Énoncé: Poursuivez l'article sur la palissade à partir de sa dernière phrase.

Texte de l'exercice:

================================

Cours d’agriculture (Rozier)/PALISSADE, PALISSADER, PALISSAGE

Hôtel Serpente (Tome septièmep. 390-393).


PALISSADE, PALISSADER, PALISSAGE. Le premier mot a plusieurs acceptions ; il signifie la clôture d’un lieu quelconque, soit avec des piquets en bois, soit avec des pierres minces, larges & hautes, & plantées en terre par un de leurs bouts. Cette clôture est assez ordinaire dans les pays où le bois est rare, & où cette espèce de pierre propre à la palissade est commune. Dans la seconde acception, une haie, une allée plantée en charmilles, en ormeaux, & taillée en manière de mur, est appellée palissade. La beauté d’une palissade consiste à être bien fourrée depuis le haut jusqu’en bas, à conserver dans sa hauteur une proportion convenable à la largeur de l’allée & à sa longueur : communément sa hauteur est de deux tiers plus grande que la largeur de l’allée. En supposant dix pieds à cette dernière, la hauteur sera de vingt pieds. Consultez le mot allée sur les proportions qu’elle exige suivant sa longueur.

================================

Sorties de pose structurées
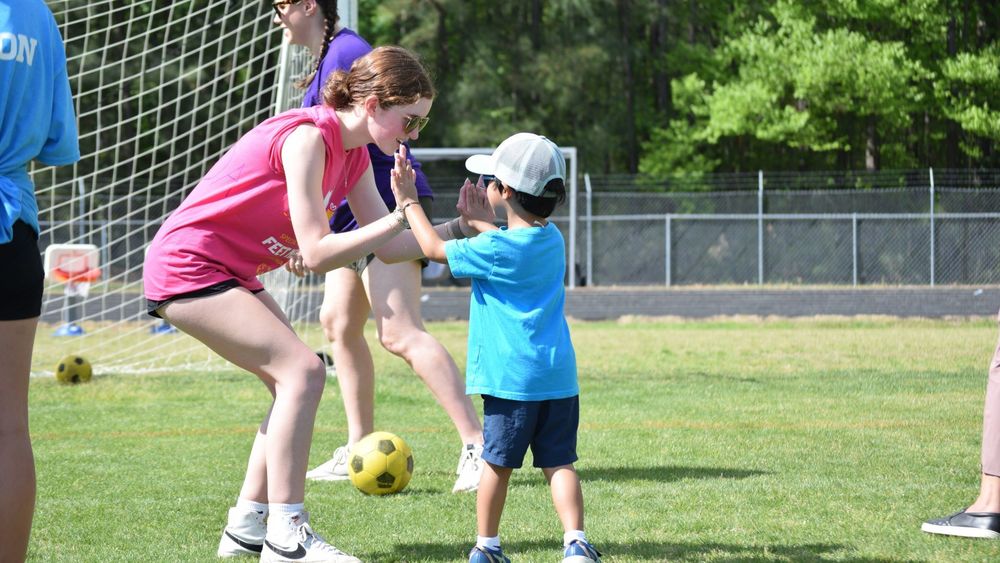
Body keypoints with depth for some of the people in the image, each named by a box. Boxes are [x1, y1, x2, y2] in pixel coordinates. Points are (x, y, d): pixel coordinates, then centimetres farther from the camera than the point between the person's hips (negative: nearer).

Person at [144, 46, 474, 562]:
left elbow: (389, 247, 7)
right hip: (187, 265, -10)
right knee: (302, 370, -17)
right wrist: (401, 216, -25)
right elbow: (316, 253, -24)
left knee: (295, 380, 9)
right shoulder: (307, 137, -22)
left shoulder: (353, 152, 7)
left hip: (228, 273, 10)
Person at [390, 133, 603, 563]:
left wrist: (409, 203, 11)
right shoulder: (552, 239, 9)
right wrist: (478, 220, 43)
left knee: (497, 461, 6)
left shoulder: (495, 249, -12)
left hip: (510, 376, -6)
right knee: (559, 461, 4)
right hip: (559, 374, 6)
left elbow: (435, 248, 0)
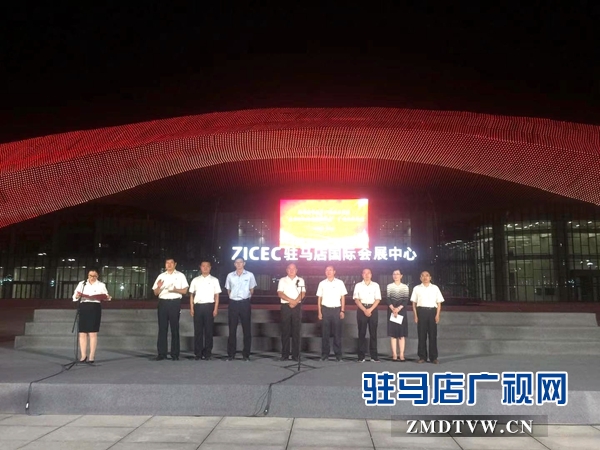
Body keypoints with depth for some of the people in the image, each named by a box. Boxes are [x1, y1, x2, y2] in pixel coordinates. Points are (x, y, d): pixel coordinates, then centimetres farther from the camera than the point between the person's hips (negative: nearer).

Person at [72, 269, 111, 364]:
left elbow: (105, 296, 8)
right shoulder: (81, 284, 13)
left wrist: (108, 298, -16)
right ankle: (83, 355, 8)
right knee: (82, 333, 0)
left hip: (95, 308, -2)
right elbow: (74, 296, 7)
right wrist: (77, 296, -16)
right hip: (83, 308, 2)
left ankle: (92, 356, 0)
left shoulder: (101, 285, 11)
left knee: (93, 333, -4)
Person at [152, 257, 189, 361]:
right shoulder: (161, 276, 14)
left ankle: (175, 354, 3)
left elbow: (184, 291, 2)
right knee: (162, 328, 2)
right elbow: (156, 293, 13)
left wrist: (175, 290, -16)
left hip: (175, 303, -2)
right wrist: (159, 287, -9)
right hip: (163, 302, 3)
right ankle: (161, 353, 5)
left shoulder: (180, 275, 6)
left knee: (175, 328, 0)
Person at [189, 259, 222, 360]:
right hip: (198, 306, 1)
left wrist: (215, 309, -4)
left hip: (209, 306, -1)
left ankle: (207, 353, 11)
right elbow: (191, 295, 10)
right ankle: (198, 353, 11)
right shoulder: (195, 280, 9)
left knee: (209, 330, 3)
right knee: (198, 330, 4)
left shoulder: (214, 280, 5)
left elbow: (217, 295, 3)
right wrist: (191, 308, 2)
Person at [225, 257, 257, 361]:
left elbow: (251, 289, 9)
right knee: (232, 329, 4)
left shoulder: (249, 275, 0)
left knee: (247, 329, 2)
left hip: (245, 303, -1)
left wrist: (247, 298, 9)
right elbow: (228, 289, 16)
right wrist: (232, 297, 12)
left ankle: (246, 354, 10)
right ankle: (231, 354, 11)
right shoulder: (230, 275, 6)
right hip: (233, 303, 1)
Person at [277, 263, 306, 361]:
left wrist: (295, 302, -14)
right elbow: (280, 293, -3)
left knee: (296, 330, 0)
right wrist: (291, 300, -14)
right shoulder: (282, 280, 9)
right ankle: (285, 354, 4)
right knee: (285, 331, 0)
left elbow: (303, 293, 0)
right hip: (285, 306, 0)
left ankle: (296, 355, 4)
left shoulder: (300, 280, 11)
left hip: (297, 307, 0)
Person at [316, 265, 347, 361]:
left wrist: (342, 311, -2)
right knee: (325, 333, 4)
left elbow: (343, 297, 4)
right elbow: (319, 298, 7)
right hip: (325, 309, 1)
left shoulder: (340, 283, 3)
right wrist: (319, 312, 2)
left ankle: (338, 354, 9)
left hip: (337, 309, -1)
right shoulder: (322, 283, 6)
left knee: (337, 333, 2)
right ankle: (325, 354, 11)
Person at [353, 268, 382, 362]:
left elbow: (378, 299, 1)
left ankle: (374, 356, 7)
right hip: (361, 310, 0)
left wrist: (370, 310, -11)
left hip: (373, 309, 1)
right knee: (362, 333, 1)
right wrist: (364, 310, -11)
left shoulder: (375, 285, 6)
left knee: (373, 333, 2)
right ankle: (361, 356, 4)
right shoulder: (358, 285, 5)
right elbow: (356, 299, 0)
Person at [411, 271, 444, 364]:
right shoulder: (417, 288, 9)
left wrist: (437, 315, -3)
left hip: (432, 311, 0)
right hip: (421, 311, 0)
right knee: (422, 335, 2)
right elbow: (414, 303, 7)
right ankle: (422, 357, 9)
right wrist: (415, 315, -2)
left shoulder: (435, 288, 10)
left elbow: (439, 303, 8)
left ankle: (433, 357, 9)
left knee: (433, 335, 2)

================================

Résultat attendu:
Les palissades ont leurs agrémens quoiqu’en disent les prôneurs des jardins prétendus anglois (Voyez ce mot). Elles sont utiles pour masquer une vue désagréable, pour procurer de l’ombre près de l’habitation, sans intercepter la vue, & sur-tout le courant d’air, comme cela arrive souvent par la plantation des grands arbres. Ainsi sans multiplier les palissades suivant l’ancienne méthode, elles servent encore à la décoration des jardins, à l’embellissement des parcs : si on les multiplie, tout devient monotone, l’ennui gagne, & l’on cherche les promenades loin de ses possessions.

Lorsque l’on plante une palissade, on ne voit qu’un espace nu, & presque toujours l’on ne donne pas assez de largeur à l’allée. Peu à peu l’épaisseur de la palissade augmente, & l’allée devient plus étroite ; elle le paroît encore plus à mesure que la palissade s’élève.

Toute très-grande allée en ce genre de palissade est triste, fatigue celui qui se promène, parce qu’avant d’arriver au terme, il ne voit que la même chose. Ainsi en réclamant les avantages des palissades, je ne me fais aucune illusion sur leurs défauts. Je dis plus ; au milieu d’une scène sauvage ou agreste, l’œil aime quelquefois à trouver une petite partie soignée & placée comme hors de son domicile : c’est le trop qui fatigue.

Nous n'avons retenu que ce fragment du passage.